■ Activity
Whenever a line of the material contains the string "acceptez", it should be copied.

■ Data for this exercise

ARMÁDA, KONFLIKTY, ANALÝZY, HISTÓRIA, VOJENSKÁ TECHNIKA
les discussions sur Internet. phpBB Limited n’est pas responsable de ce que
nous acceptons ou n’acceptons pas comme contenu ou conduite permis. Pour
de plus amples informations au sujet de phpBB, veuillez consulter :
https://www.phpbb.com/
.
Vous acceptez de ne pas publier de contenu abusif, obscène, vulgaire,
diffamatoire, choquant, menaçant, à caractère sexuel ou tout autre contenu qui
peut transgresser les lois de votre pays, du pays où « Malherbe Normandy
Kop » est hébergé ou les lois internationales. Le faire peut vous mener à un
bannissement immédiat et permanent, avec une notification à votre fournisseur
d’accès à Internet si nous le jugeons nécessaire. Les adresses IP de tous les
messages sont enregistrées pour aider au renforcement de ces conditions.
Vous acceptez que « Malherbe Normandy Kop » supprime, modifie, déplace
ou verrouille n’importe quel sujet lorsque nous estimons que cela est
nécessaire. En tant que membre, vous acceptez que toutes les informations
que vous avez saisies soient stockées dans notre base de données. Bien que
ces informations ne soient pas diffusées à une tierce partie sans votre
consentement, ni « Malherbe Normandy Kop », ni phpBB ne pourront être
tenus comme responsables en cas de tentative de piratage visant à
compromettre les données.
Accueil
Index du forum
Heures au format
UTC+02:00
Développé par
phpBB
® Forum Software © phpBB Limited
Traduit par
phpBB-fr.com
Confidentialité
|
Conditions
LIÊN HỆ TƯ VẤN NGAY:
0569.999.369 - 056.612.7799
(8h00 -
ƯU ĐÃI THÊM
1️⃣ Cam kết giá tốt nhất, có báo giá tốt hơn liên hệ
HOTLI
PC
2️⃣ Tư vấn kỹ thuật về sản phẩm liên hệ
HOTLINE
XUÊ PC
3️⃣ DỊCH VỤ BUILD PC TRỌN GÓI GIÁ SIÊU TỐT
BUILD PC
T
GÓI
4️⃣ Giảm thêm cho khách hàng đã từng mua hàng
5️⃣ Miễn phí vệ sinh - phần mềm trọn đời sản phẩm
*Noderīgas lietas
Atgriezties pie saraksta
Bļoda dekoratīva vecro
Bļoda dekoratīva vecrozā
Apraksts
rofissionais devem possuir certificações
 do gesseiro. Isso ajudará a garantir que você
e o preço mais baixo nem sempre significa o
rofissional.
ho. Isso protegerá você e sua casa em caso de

■ Written response
Vous acceptez de ne pas publier de contenu abusif, obscène, vulgaire,
Vous acceptez que « Malherbe Normandy Kop » supprime, modifie, déplace
nécessaire. En tant que membre, vous acceptez que toutes les informations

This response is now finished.